[vsnet-grb-info 10389] GRB 110328A / Swift J164449.3+573451: PTF Quiescent Optical Counterpart

GCN Circulars gcncirc at capella2.gsfc.nasa.gov
Tue Mar 29 06:23:04 JST 2011


TITLE:   GCN CIRCULAR
NUMBER:  11827
SUBJECT: GRB 110328A / Swift J164449.3+573451: PTF Quiescent Optical Counterpart
DATE:    11/03/28 21:23:00 GMT
FROM:    S. Bradley Cenko at Caltech  <cenko at srl.caltech.edu>

S. B. Cenko (UC Berkeley), P. E. Nugent (LBNL / UC Berkeley), Derek B. Fox
(Penn State), E. O. Ofek and M. M. Kasliwal (Caltech) report on behalf of
a larger collaboration:

As part of the Palomar Transient Factory, we have obtained pre-outburst
optical (R-band) imaging of the field of the high-energy transient source
GRB 110328A / Swift J164449.3+573451 (GCNs 11823, 11824) with the Palomar
48-inch Oschin Schmidt telescope over the time period from 2009 May to
2010 October.  In a stacked frame of all available data, we find a faint,
unresolved source at location (J2000.0):

  RA: 16:44:49.97     Dec: +57:34:59.7

The astrometric uncertainty associated with this position is ~ 150 mas
in each coordinate (based on the USNO-B1 catalog).  This is consistent
with the enhanced XRT position (GCN 11826), and is therefore likely to be
associated with the high-energy transient.  The detection of such a
relatively bright optical counterpart strongly disfavors a cosmological
long-duration GRB, and instead suggests that Swift J164449.3+573451 is
more likely a new Galactic transient source (GCN 11824, ATEL 3242).

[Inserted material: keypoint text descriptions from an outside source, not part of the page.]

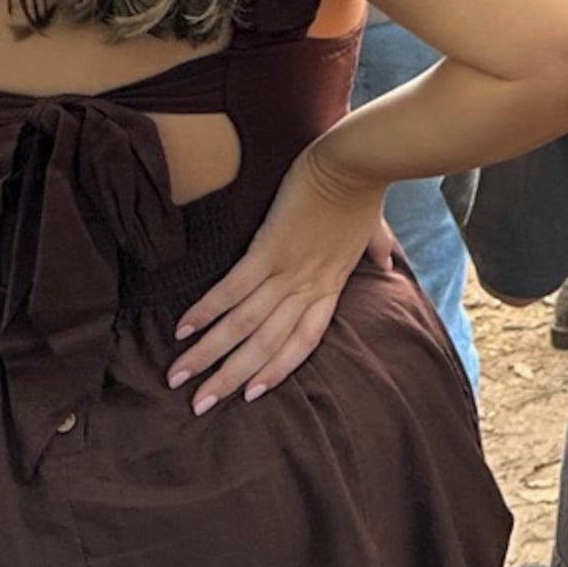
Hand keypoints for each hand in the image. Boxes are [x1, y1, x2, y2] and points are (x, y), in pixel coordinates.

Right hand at [171, 143, 386, 412]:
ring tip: (178, 375)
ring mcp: (288, 270)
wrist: (357, 161)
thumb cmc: (364, 188)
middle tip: (198, 405)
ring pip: (244, 324)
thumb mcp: (373, 228)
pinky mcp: (269, 247)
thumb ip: (377, 250)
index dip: (276, 370)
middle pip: (266, 345)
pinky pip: (234, 287)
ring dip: (209, 352)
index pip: (302, 342)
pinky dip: (208, 309)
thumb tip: (389, 266)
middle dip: (230, 377)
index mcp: (330, 285)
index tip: (250, 394)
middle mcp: (307, 287)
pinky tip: (183, 328)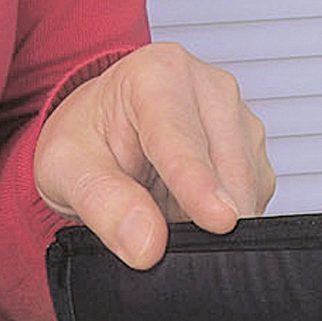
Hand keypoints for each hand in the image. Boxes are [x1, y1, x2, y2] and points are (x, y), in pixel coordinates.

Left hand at [33, 41, 275, 267]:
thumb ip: (104, 204)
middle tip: (155, 235)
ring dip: (210, 221)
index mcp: (158, 75)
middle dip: (201, 218)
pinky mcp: (255, 154)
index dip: (200, 185)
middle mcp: (210, 89)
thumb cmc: (86, 139)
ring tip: (162, 208)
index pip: (183, 140)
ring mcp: (239, 120)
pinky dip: (222, 219)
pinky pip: (252, 201)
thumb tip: (147, 245)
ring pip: (246, 189)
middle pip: (227, 169)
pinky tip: (186, 207)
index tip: (220, 220)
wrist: (103, 132)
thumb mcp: (67, 169)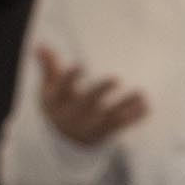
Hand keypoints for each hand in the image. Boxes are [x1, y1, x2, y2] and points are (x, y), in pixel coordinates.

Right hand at [36, 46, 150, 148]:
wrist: (65, 139)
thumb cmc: (60, 104)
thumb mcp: (51, 88)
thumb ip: (49, 67)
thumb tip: (40, 45)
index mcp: (57, 101)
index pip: (62, 89)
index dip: (70, 78)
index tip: (80, 65)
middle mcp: (73, 115)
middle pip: (87, 103)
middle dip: (100, 91)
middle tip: (115, 78)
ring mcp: (90, 126)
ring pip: (109, 118)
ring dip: (125, 106)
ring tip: (140, 93)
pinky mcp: (105, 133)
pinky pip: (122, 127)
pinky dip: (135, 117)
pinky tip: (145, 105)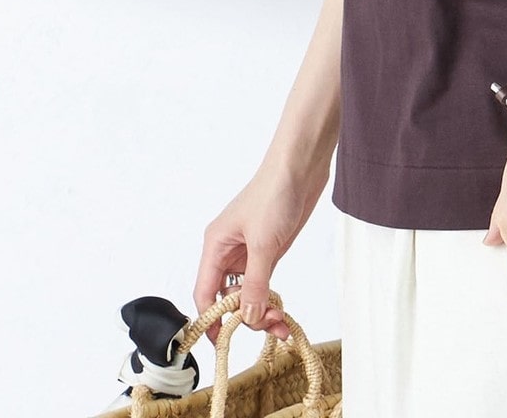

In attempting to estimate the brightness of this object, we find that
nearby calibration stars from the USNO-B catalog are likely to be
inaccurate (resulting in limits significantly deeper than our system can
achieve).  Based on past observations of other fields, we estimate the
brightness of the counterpart to be R ~ 22, although we caution that
this estimate may suffer from significant uncertainty.